Counsel for the respondent had submitted that the findings of fact of the District judge were more than adequate to justify the questions posed and that a relevant point of law at issue had been found. Counsel contended that the central issue in the full care order proceedings was whether the parenting offered would be good enough if support was provided and that parents with disabilities should not be measured against parents without such disabilities and that furthermore the powers of the court under s. 18 must be not only be appropriate but by virtue of the provisions of Article 42A, the actions must be proportionate.
In addition counsel for the respondent had contended that a court hearing an application under the 1991 Act was “obliged to consider whether a less radical intervention than the removal of a child from the care of his or her parent can provide an adequate degree of protection for the child…the examination, identification, and implementation of measures which will support the mother’s ability to parent are necessary to ensure that she does not suffer from such discrimination.” (35)
In his decision the High Court judge found that the central emphasis of the power exercised by the District court under the 1991 Act and amending legislation was that it be exercised in the best interests and welfare of the child.
On his reading of the case, he did not find that the District Court judge and expressly found, or stated that the it was in the best interest of the child concerned, that the question required to be answered.
Nor did the High Court judge find that the District Court judge had expressly found that the ascertainment of the cost of carrying out an appropriate assessment of the mother was in the best interests of the child.
Therefore the judge agreed with the applicant (the CFA) that the best interests of the child were “not referred to in the case stated save in the context of the generally stated presumption”. “I agree with the applicant that the case stated as so framed largely places the focus, in express terms, on the child’s mother, rather than the child,” the judge wrote.
He noted that during the hearing, counsel for the CFA had accepted that if the court believed it was in the best interests of the child to obtain such an assessment of the mother, the District judge would not be precluded from obtaining it under the express statutory provision contained in s. 27 of the 1991 Act.
However, for the High Court to answer a consultative case stated it was still necessary for there to be a finding of fact. A constitutional presumption could not justify the obtaining of such a report “otherwise it might be deemed necessary to so apply in every case. Rather, there must be some basis for believing that a report is necessary or would be beneficial to the functioning of the court or to the parties in the case before it”.

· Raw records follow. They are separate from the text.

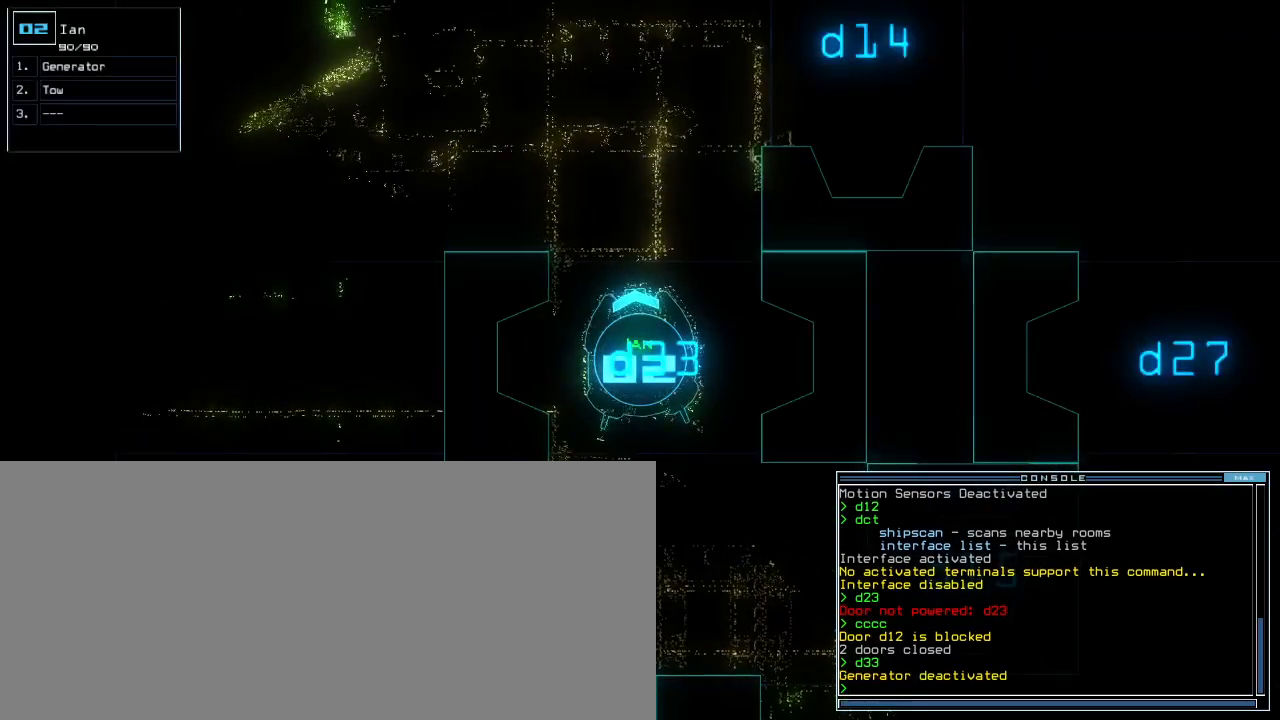
{"keys": ["up"], "events": [[100, "t", "down"], [167, "e", "down"], [183, "t", "up"], [217, "return", "down"], [250, "e", "up"], [283, "return", "up"]]}
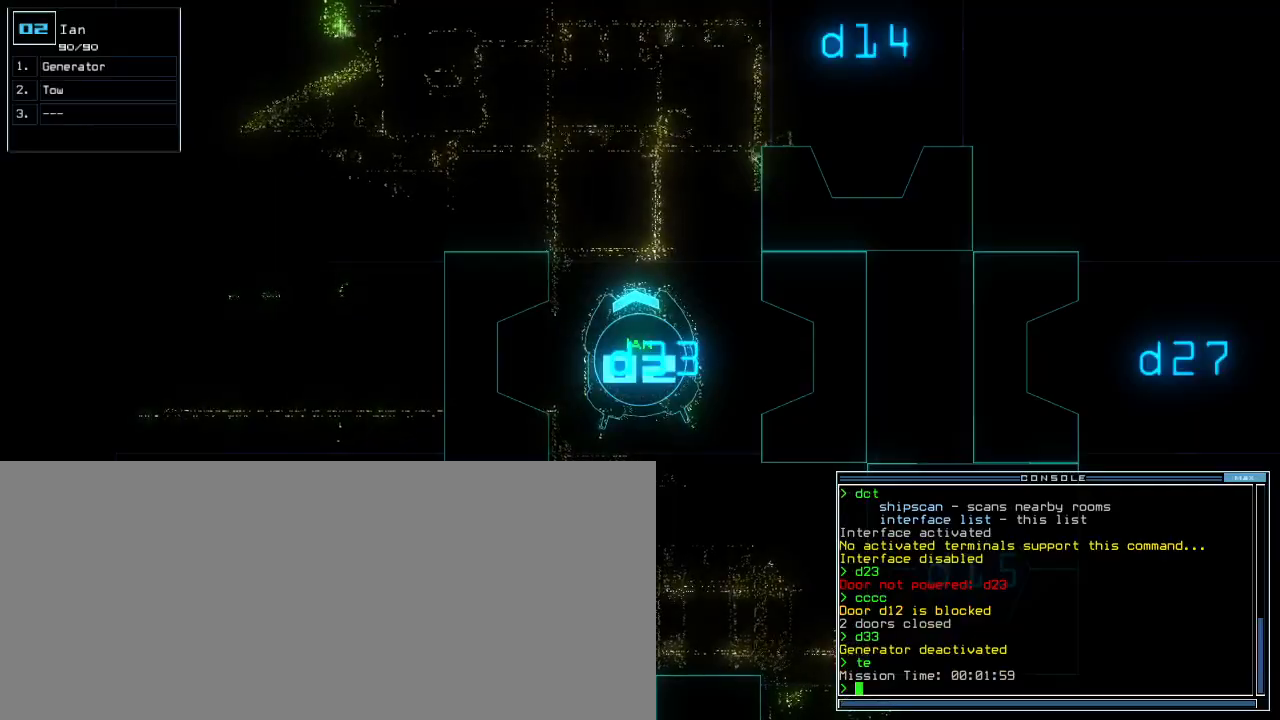
{"keys": ["up"], "events": []}
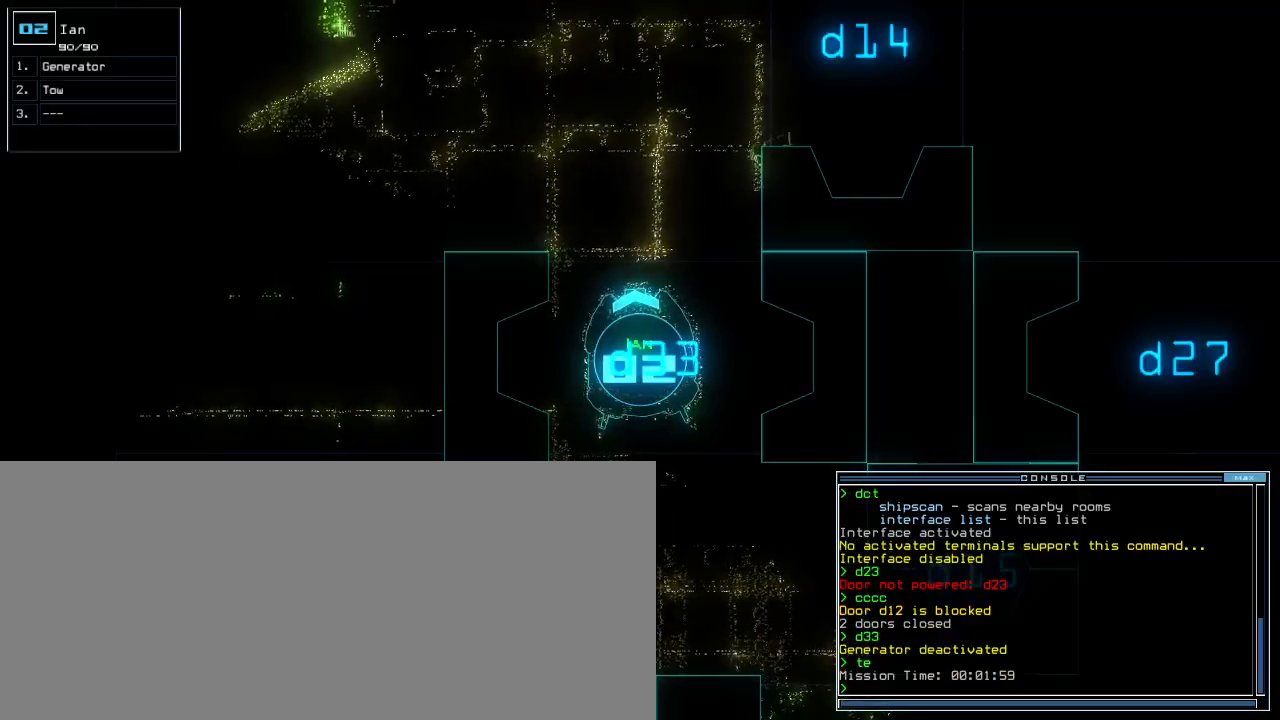
{"keys": ["left", "up"], "events": [[117, "right", "down"], [250, "right", "up"], [383, "left", "down"]]}
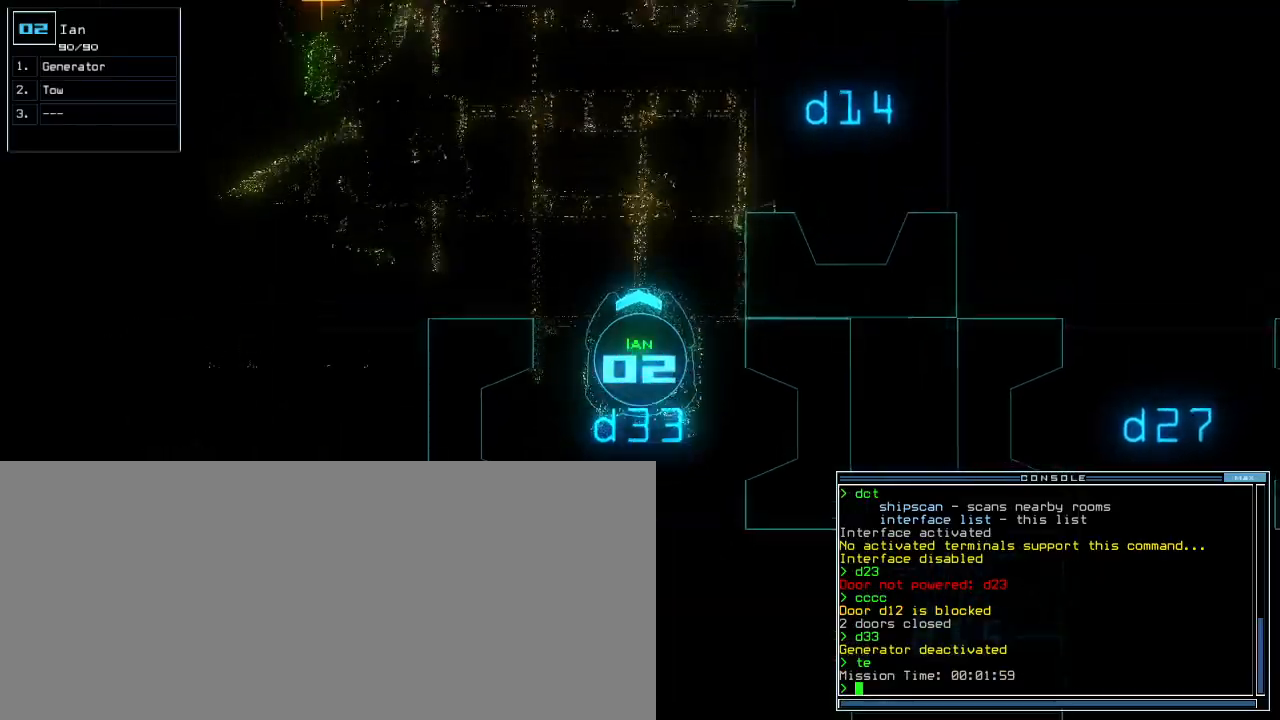
{"keys": ["up"], "events": [[50, "left", "up"], [183, "left", "down"], [383, "left", "up"]]}
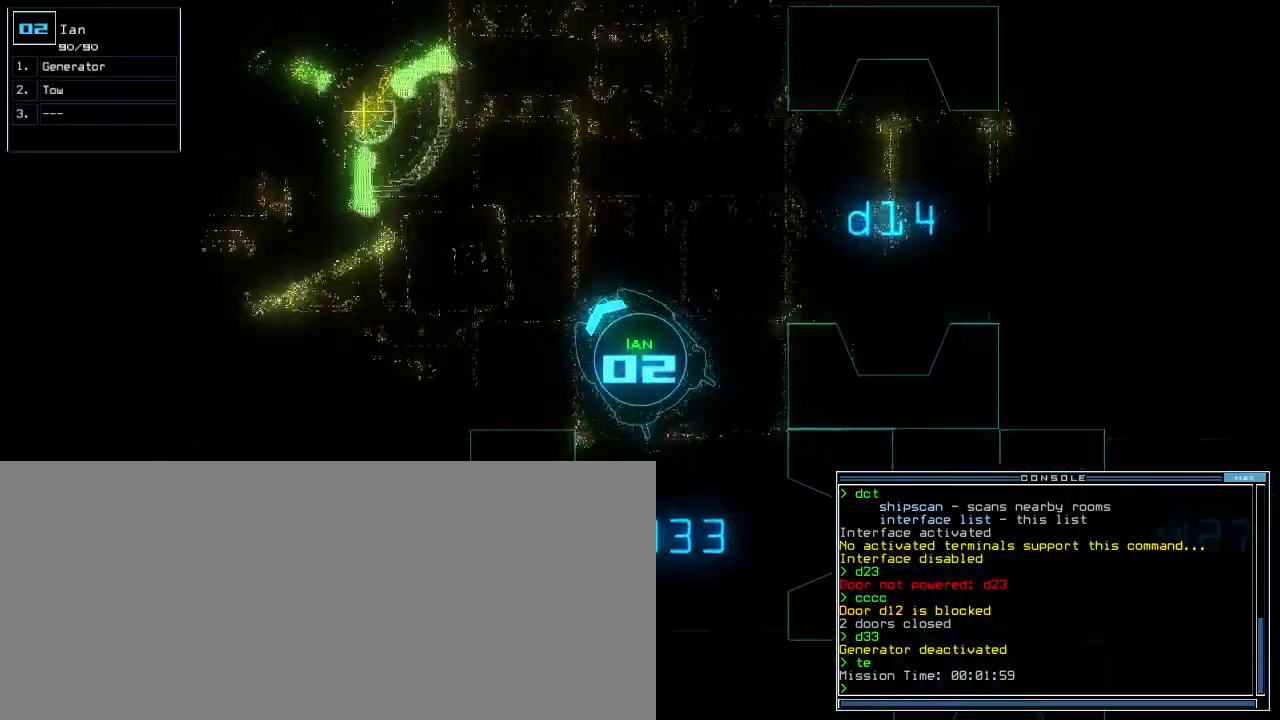
{"keys": ["up"], "events": [[50, "g", "down"], [83, "e", "down"], [133, "g", "up"], [200, "e", "up"], [317, "semicolon", "down"], [433, "semicolon", "up"]]}
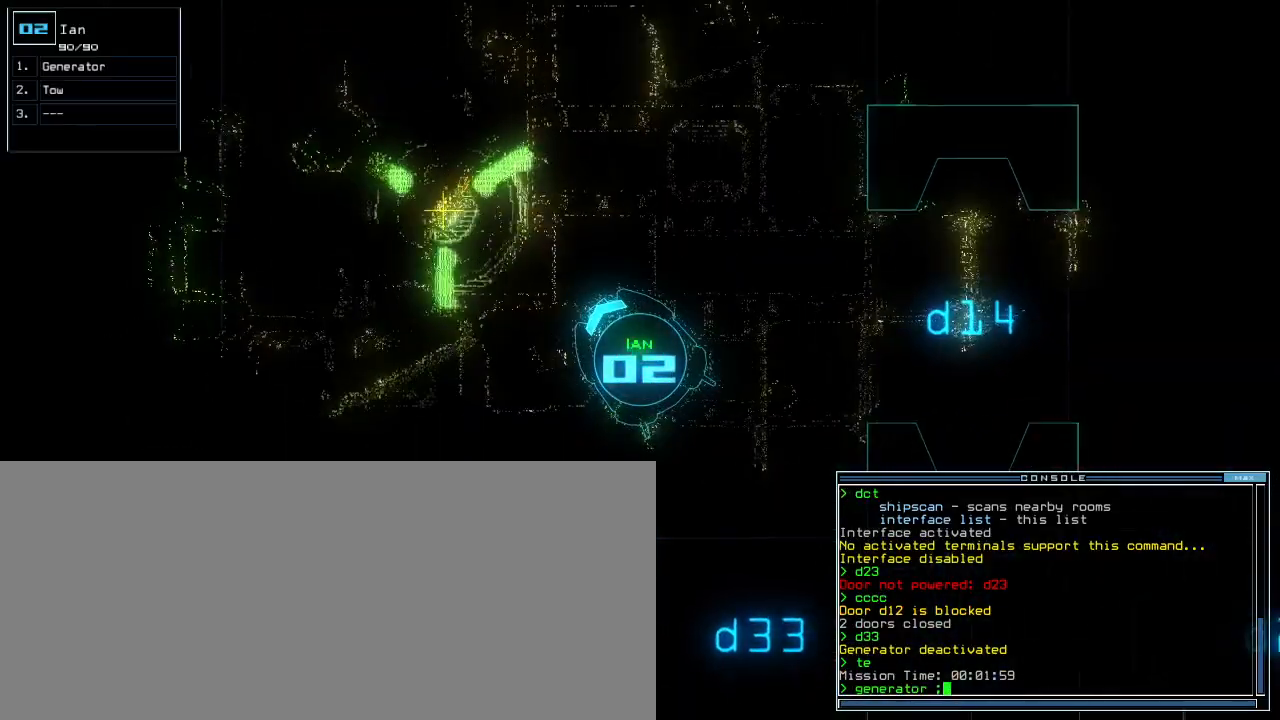
{"keys": ["return"], "events": [[17, "c", "down"], [83, "c", "up"], [150, "c", "down"], [250, "c", "up"], [467, "return", "down"], [500, "up", "up"]]}
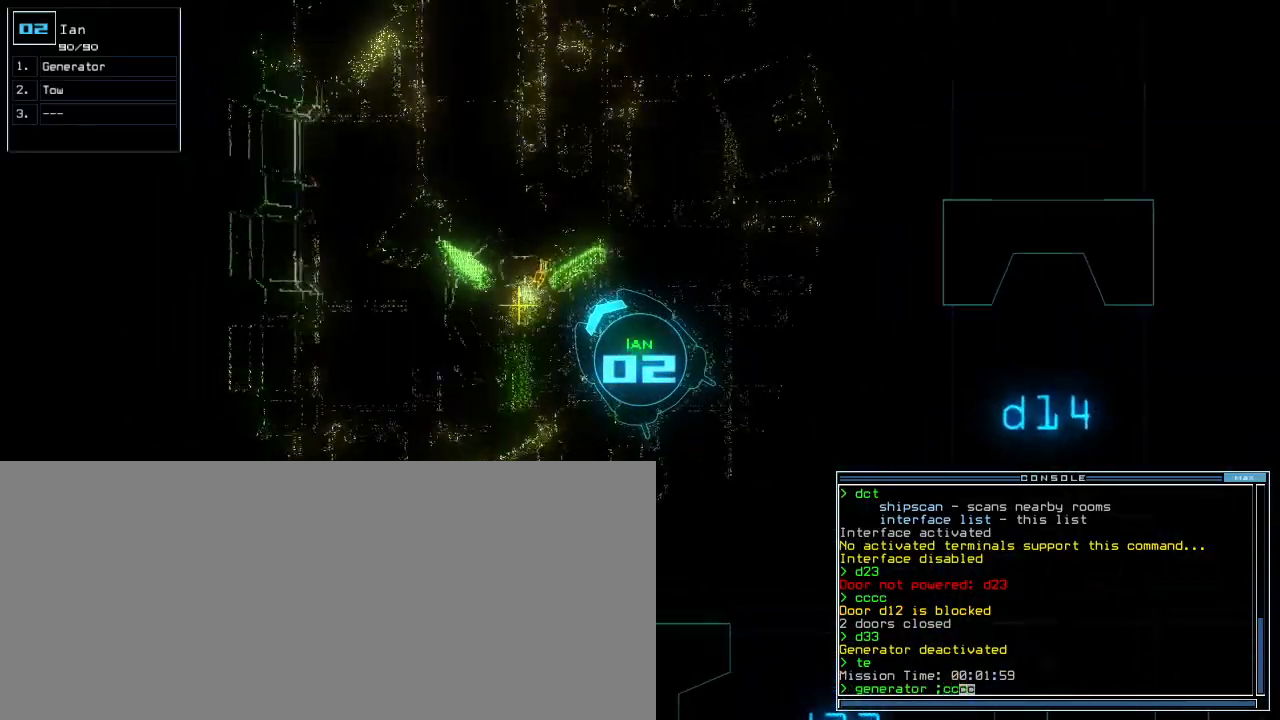
{"keys": [], "events": [[50, "return", "up"], [83, "space", "down"], [183, "space", "up"], [333, "d", "down"], [433, "d", "up"]]}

“Regrettably, and not without some hesitation of reluctance, I have come to the conclusion that it is impermissible for me to conclude that the presumptions to which I have referred should in some shape or fashion be construed as findings of fact in this case.” He added that consideration to the rights of the child had paramountcy in the determination of any issue under a s.18 application, or in the determination of any such issue in the context of the question as stated.
In conclusion the High Court judge decided: “Regrettably, I must conclude that in the absence of a finding or findings of fact that it is in the best interests of this child, on the evidence considered, that the questions arise and should be answered, I am unable to answer the questions raised by the learned District Judge.”